Common failure modes to avoid

  1. Applying 14A rules to a Pro Pyme taxpayer — Regimes have fundamental differences in income recognition, depreciation, corrección monetaria, and registers
  2. Confusing cash basis vs. accrual basis — Pro Pyme Transparente (14D N°8) uses cash basis; 14A uses accrual
  3. Ignoring corrección monetaria — Mandatory in 14A, optional in Pro Pyme; omission distorts the RLI
  4. Assuming IFRS accounting expense = tax-deductible expense — Many IFRS provisions are disallowed for tax purposes
  5. Not verifying the specific requirements of Art. 31 — Each subsection has particular conditions beyond the general requirements
  6. Confusing IDPC credit with register allocation — The credit to owners and the allocation order RAI → DDAN → REX → SAC are distinct mechanisms
  7. Applying VAT to exempt or non-taxable transactions — Distinguish basic taxable event, exemption (Art. 12/13 DL 825), and non-applicability
  8. Missing the 8-day window for invoice acceptance/rejection — Ley 19.983, implications for input tax credit and executive collection
  9. Not considering anti-avoidance exposure — Structures that minimize tax burden without economic substance may be recharacterized

Final quality check

Before delivering any analysis, verify:

  • Was the tax regime identified before analyzing?
  • Was legislation cited by specific article (not generic)?
  • Were statutory text vs.

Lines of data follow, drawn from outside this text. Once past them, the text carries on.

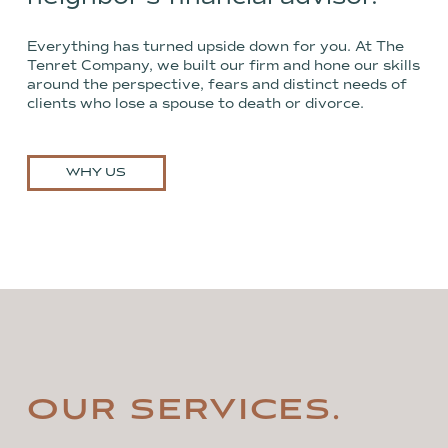
Everything has turned upside down for you. At The
Tenret Company, we built our firm and hone our skills
around the perspective, fears and distinct needs of
clients who lose a spouse to death or divorce.
WHY US
OUR SERVICES.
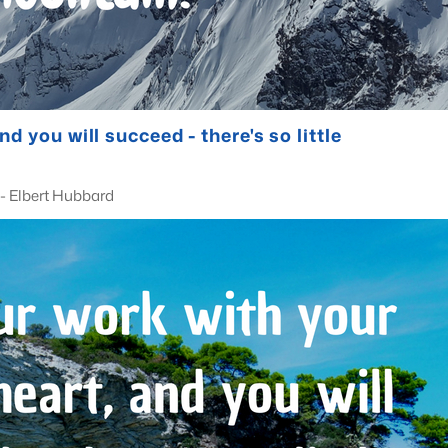
d you will succeed - there's so little
bard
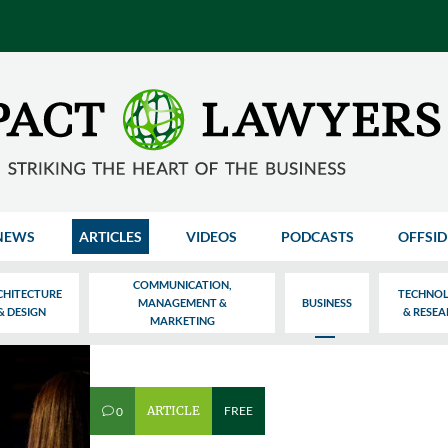
NEWS
ARTICLES
VIDEOS
PODCASTS
OFFSID
COMMUNICATION,
CHITECTURE
TECHNO
MANAGEMENT &
BUSINESS
& DESIGN
& RESE
MARKETING
ARTICLE
FREE
0
v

SII interpretation vs. professional judgment separated?
  • Were the tax year and commercial year stated?
  • Were the 4 requirements of Art. 31 verified for each expense analyzed?
  • Was corrección monetaria considered (if applicable to the regime)?
  • Was the correct DTE type identified (if applicable)?
  • Was the IFRS-to-tax bridge included (if the taxpayer uses IFRS accounting)?
  • Was the conclusion's confidence calibrated (High/Moderate/Preliminary)?
  • Were anti-avoidance risks flagged (if relevant)?